Chief constable Sir Peter Fahy has pleaded not guilty to health and safety breaches after a man was shot dead by one of his officers.
He appeared at Liverpool Crown Court, charged with failing to discharge a duty under the Health and Safety at Work Act 1974.
The charge follows the shooting of Anthony Grainger in Cheshire in March 2012.
Sir Peter has been charged as the “corporation sole” for the force, a legal status that means he is a representative of GMP but does not share criminal liability.
He was excused from going in the dock and sat with his legal team, behind his barrister, Anne Whyte QC.
Sir Peter, in uniform, stood as he replied “not guilty” after the charge was put to him.
He is accused of failing to discharge a duty under section 3 (1) of the Health and Safety at Work Act 1974 in contravention of section 33 (1) of the Act.
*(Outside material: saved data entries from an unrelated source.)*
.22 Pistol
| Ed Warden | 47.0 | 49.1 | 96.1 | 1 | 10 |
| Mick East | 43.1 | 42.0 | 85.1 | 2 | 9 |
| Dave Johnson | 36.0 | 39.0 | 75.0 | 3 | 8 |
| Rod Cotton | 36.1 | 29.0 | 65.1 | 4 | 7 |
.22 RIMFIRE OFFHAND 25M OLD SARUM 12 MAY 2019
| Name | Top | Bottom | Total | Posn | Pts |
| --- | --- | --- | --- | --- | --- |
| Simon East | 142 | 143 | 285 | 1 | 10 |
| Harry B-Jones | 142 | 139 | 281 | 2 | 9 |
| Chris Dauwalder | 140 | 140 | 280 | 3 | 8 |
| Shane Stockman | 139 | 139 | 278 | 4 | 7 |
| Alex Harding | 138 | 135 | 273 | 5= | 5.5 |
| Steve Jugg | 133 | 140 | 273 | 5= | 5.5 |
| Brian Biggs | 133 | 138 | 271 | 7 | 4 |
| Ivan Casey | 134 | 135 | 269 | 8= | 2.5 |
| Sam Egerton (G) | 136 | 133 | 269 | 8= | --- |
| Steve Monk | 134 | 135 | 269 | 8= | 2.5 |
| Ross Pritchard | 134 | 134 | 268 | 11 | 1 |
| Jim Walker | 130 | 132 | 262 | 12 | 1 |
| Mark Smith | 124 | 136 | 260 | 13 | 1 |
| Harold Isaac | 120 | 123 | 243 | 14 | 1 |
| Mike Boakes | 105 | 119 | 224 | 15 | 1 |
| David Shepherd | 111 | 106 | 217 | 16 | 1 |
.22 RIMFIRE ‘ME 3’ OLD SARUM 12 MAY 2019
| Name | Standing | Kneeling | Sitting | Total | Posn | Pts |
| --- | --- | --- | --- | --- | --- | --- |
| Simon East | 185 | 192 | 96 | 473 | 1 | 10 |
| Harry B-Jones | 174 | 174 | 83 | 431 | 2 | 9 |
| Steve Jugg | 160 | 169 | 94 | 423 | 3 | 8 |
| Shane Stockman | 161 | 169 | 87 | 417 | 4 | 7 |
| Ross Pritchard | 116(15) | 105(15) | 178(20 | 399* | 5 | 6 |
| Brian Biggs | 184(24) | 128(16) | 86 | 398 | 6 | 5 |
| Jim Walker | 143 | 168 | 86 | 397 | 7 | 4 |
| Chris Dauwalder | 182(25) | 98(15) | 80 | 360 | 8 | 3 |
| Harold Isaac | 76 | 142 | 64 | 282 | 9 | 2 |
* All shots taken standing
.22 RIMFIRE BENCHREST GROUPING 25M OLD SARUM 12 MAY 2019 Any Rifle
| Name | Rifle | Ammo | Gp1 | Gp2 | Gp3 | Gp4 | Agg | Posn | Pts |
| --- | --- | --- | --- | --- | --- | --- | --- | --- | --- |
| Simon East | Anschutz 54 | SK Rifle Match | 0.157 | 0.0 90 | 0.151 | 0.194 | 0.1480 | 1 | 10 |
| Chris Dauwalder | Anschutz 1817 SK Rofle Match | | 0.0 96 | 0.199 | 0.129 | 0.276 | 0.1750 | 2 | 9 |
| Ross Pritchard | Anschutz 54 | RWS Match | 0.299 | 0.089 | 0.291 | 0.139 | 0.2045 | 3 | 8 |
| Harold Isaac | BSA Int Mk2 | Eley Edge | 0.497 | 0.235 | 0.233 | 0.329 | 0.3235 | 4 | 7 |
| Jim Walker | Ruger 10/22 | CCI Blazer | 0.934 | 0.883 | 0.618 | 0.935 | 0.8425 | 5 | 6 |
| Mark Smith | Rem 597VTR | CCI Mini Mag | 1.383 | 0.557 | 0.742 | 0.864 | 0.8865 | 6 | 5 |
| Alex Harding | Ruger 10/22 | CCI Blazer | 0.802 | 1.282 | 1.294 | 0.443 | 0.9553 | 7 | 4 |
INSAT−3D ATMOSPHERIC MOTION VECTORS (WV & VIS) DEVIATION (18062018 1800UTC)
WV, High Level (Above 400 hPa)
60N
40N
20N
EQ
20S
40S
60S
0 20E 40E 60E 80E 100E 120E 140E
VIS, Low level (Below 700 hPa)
It is alleged that on or before March 3 2012, as an employer, he “failed to conduct his undertaking in such a way as to ensure as far as reasonably practicable” that the planning for “the police action leading to the intended arrest” of Mr Grainger did not expose him to a health or safety risk.
The Recorder of Liverpool, Judge Clement Goldstone QC, adjourned the hearing for a pre-trial review in the week commencing December 1, with a time and venue yet to be fixed.